[EXCERPT PROVIDED]:
• • • • •

The anti-feathering inks of choice are:

 

Iron Gall (e.g., Diamine Registrar's Ink, Rohrer & Klingner's Salix and Scabiosa, and Platinum Blue-Black and their entire Classic line. Iron gall inks are a solution of tannoferrogallic acid, which is transparent in solution, with an added colorant, so you can see what you're writing. When exposed to oxygen, the acid is oxidized into a dark grey, water insoluble precipitate. These inks are often described as dry, and tending to emphasize any scratchiness in your pens. But they are very resistant to spread and feathering. The acid will react with oxygen and form precipitate in the bottle, but keeping them tightly capped should slow this down. Some suggest that more regular cleaning is necessary, but I don't know; others say they've left iron gall inks in pens for months or years without issues. Of the lot, I'd say that R&K's offerings are probably the most benign.

• • • • •

[SOURCE DATA]:

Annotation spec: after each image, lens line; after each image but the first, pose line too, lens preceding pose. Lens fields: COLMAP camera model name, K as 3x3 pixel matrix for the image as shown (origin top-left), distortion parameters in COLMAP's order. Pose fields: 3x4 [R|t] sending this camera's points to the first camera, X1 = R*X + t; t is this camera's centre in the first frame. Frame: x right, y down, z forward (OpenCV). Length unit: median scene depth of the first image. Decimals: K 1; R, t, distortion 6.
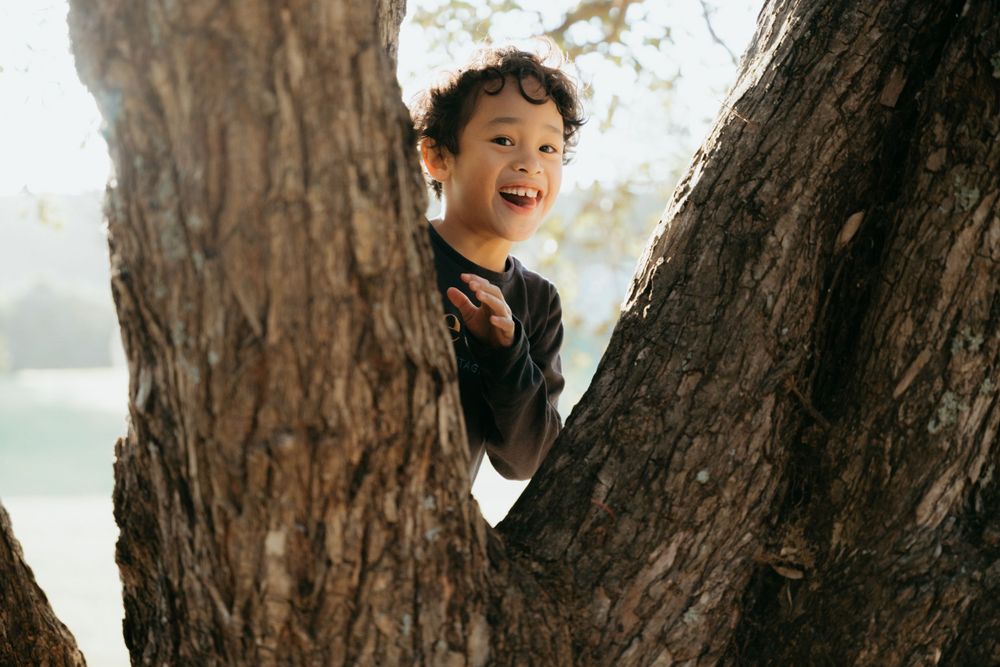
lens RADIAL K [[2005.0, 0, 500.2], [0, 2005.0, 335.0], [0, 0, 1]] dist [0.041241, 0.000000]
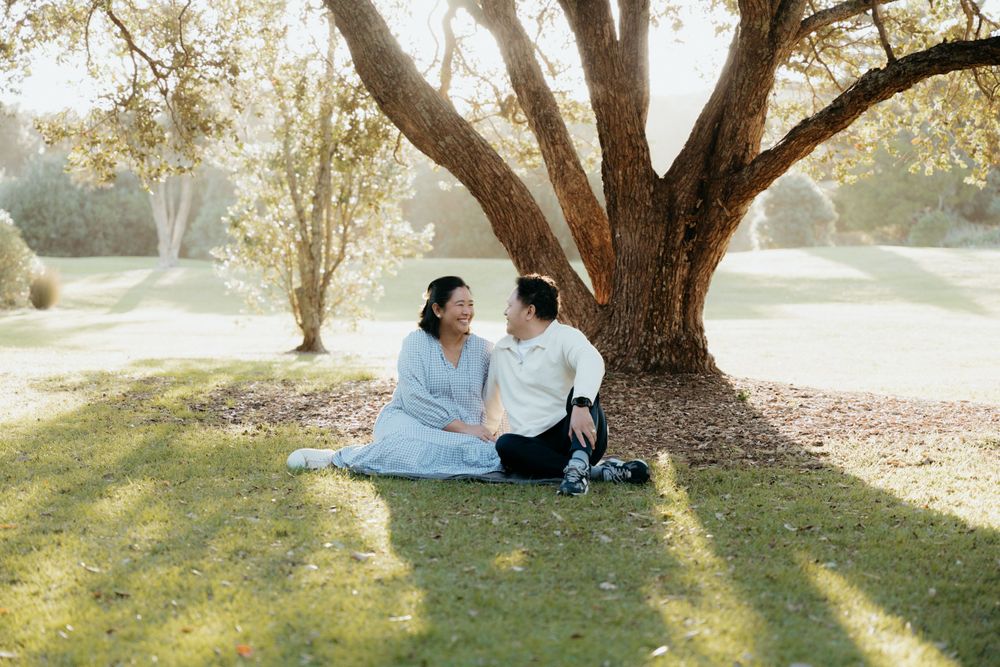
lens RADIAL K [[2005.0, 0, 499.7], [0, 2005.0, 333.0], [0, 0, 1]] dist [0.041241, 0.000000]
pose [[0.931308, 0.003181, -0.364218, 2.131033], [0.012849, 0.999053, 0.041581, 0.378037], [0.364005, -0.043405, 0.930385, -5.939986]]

• • • • •

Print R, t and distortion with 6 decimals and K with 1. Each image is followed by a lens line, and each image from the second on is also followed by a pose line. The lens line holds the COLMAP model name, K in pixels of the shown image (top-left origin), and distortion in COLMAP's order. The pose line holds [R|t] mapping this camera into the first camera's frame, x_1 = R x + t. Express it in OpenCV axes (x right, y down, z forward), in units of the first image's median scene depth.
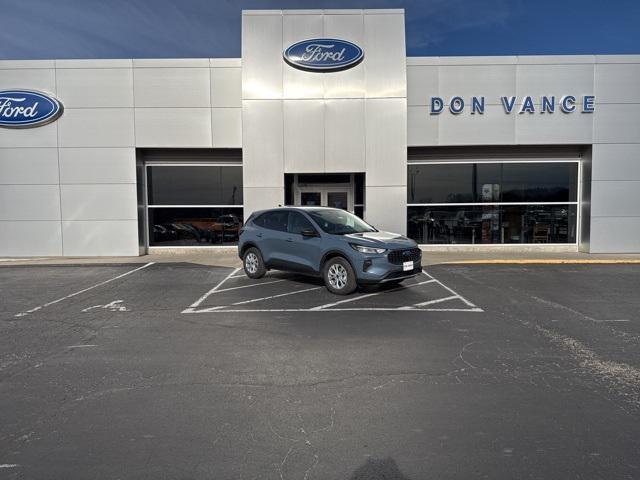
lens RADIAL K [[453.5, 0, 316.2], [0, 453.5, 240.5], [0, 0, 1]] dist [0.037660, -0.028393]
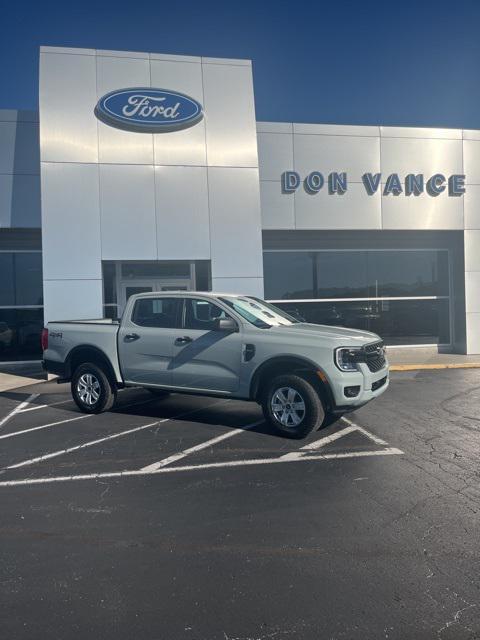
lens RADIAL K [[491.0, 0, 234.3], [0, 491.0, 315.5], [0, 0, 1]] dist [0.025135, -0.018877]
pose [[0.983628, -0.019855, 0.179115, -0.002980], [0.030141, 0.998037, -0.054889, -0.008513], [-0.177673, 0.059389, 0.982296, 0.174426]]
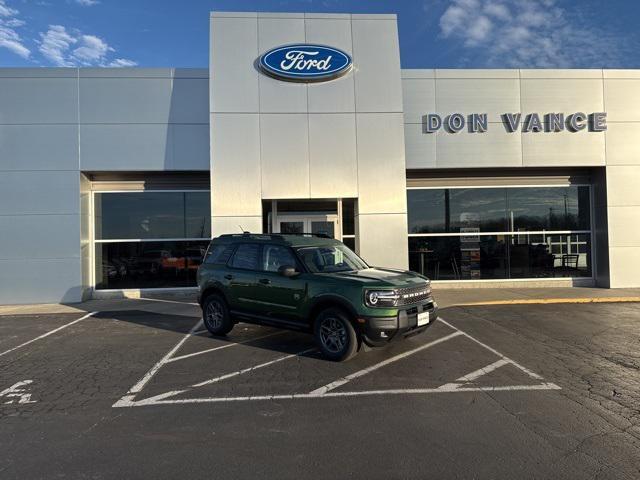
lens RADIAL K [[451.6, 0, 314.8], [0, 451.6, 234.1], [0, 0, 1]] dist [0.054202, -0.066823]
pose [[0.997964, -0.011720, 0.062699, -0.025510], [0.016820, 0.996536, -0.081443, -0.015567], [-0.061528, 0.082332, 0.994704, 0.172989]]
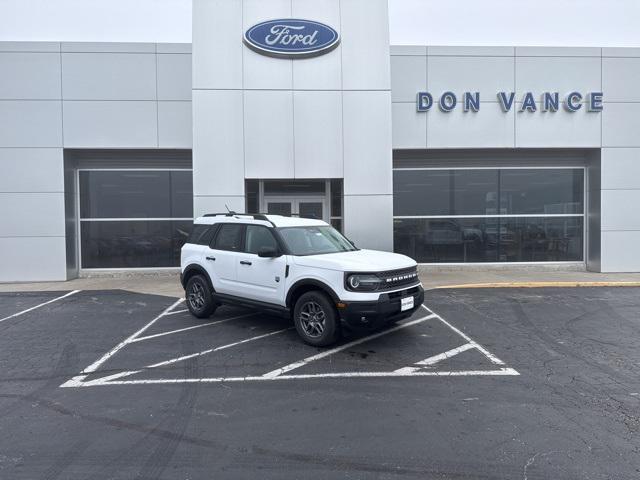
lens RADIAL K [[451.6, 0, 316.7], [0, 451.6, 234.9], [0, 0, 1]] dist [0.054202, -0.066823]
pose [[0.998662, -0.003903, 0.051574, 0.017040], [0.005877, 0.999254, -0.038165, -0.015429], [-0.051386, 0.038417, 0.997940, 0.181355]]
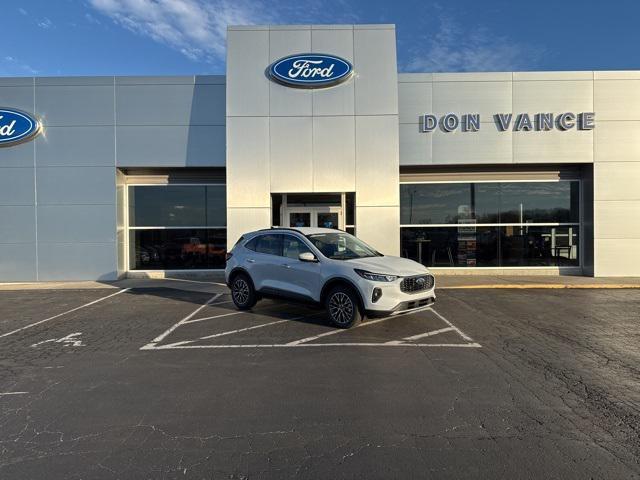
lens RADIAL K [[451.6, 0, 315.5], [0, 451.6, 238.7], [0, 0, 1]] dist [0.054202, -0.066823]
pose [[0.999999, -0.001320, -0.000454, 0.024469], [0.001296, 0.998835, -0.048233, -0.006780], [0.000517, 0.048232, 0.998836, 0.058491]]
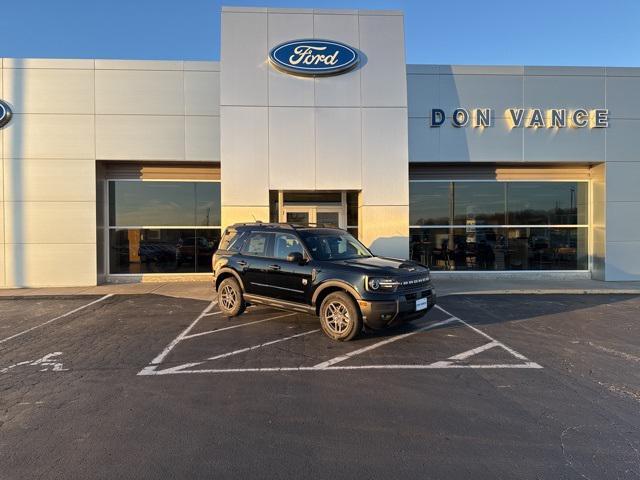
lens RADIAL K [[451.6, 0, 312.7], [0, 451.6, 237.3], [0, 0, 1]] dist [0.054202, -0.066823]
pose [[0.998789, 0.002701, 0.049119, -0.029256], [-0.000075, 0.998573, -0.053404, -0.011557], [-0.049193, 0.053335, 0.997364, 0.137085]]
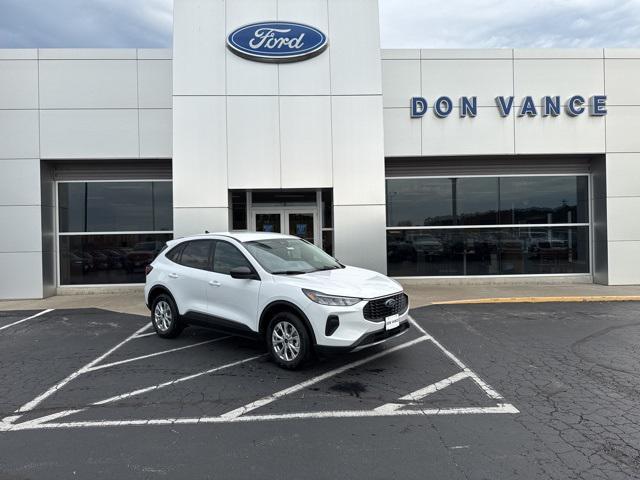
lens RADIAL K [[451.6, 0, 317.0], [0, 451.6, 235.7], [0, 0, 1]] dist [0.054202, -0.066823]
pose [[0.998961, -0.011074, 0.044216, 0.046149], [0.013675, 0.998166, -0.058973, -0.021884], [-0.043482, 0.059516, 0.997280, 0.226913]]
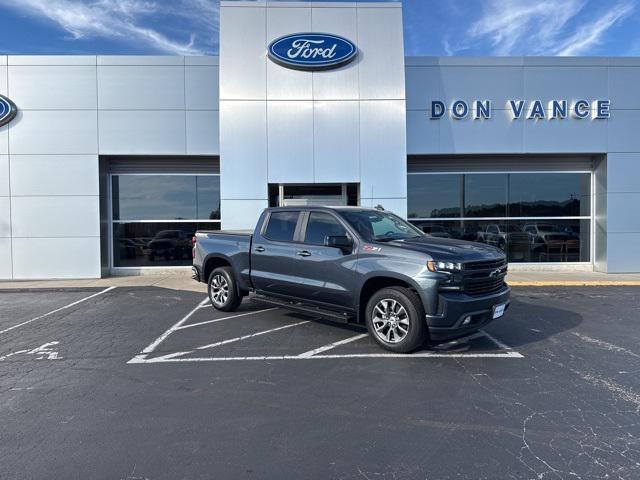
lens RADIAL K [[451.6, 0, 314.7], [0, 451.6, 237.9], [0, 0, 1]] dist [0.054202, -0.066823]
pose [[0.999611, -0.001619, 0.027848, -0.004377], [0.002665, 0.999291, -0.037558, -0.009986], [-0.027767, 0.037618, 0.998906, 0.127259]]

• • • • •

[SET OF TASKS]:
(A) The passage on anti-feathering inks says that tannoferrogallic acid is transparent in solution. In one to three sentences, explain how a writer can still see iron gall ink while writing.
(B) Carry on the passage on anti-feathering inks from the point where it stops.

[SOLVED PROBLEMS]:
(A) Iron gall inks contain an added colorant along with the transparent tannoferrogallic acid solution, so the writing is visible right away. Later, oxygen oxidizes the acid into a dark grey, water-insoluble precipitate.

(B)
 

Some recommend Noodler's Black and X-Feather. The legend is that black was developed so one could write on newsprint without issue, and that X-Feather was meant to feather even less than black. These inks are probably more prone to smudging than some others. Dilution may mitigate this issue. There are also some ISO-certified archival FP inks (MontBlanc Permanent Blue, R&K's Dokumentus line) that many report are very well behaved.

 

Many say that their nano-particle inks (Sailor's Sei Boku and Sou Boku, Platinum Carbon Black and Pilot Carbon Black) don't have these issues.

 

Finally, Sandy1's review of Pilot Blue-Black suggests that it is very feather resistant, even on pulpy daily calendars with high recycled content. And a more benign and well-behaved ink is hard to imagine.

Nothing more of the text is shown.